#### What to work on
Take every line containing "frame" out of the records.

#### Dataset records
╭──
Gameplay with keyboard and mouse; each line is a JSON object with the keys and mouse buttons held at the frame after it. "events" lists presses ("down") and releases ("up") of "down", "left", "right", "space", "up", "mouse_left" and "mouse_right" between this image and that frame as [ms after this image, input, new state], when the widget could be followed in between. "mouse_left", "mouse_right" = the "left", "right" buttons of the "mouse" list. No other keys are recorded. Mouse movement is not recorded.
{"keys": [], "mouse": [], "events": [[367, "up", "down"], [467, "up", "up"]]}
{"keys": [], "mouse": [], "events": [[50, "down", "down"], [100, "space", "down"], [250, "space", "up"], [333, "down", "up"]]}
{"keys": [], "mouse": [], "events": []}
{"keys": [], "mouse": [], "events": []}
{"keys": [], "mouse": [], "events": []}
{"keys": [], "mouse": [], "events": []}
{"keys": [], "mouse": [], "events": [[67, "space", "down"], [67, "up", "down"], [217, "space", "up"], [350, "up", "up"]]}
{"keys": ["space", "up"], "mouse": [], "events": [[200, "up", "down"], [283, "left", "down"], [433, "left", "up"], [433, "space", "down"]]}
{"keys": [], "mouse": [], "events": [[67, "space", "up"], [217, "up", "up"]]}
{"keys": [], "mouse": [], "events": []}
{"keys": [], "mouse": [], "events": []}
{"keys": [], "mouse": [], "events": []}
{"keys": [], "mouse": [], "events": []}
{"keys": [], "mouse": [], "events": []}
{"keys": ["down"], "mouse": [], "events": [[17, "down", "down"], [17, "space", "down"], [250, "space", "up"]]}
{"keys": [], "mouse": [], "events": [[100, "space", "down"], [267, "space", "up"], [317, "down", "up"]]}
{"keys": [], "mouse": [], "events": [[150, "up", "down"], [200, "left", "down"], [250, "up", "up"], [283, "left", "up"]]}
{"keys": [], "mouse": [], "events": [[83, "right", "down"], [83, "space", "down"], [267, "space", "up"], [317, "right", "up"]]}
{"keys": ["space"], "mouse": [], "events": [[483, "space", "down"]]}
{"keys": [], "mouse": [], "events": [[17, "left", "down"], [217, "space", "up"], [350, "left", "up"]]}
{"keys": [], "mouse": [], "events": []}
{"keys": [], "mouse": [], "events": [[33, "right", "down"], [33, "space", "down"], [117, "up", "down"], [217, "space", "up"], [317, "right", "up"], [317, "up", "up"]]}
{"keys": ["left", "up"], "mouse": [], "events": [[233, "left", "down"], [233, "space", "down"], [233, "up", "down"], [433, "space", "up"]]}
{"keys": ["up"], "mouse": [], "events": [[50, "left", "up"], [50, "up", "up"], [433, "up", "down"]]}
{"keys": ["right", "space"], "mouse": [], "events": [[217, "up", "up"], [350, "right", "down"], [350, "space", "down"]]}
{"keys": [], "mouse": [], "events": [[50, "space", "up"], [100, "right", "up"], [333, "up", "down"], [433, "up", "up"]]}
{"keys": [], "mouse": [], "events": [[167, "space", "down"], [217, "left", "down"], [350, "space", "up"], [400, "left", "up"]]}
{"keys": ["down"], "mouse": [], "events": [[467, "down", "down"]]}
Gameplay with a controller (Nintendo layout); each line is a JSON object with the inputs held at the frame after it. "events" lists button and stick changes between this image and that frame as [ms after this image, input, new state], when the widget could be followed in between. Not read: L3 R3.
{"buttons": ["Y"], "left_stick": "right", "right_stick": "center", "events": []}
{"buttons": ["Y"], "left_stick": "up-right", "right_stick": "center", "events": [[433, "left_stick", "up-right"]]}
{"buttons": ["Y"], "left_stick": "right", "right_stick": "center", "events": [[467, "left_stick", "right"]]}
╰──
#### Exercise result
Gameplay with keyboard and mouse; each line is a JSON object with the keys and mouse buttons held at the frame after it. "events" lists presses ("down") and releases ("up") of "down", "left", "right", "space", "up", "mouse_left" and "mouse_right" between this image and that frame as [ms after this image, input, new state], when the widget could be followed in between. "mouse_left", "mouse_right" = the "left", "right" buttons of the "mouse" list. No other keys are recorded. Mouse movement is not recorded.
Gameplay with a controller (Nintendo layout); each line is a JSON object with the inputs held at the frame after it. "events" lists button and stick changes between this image and that frame as [ms after this image, input, new state], when the widget could be followed in between. Not read: L3 R3.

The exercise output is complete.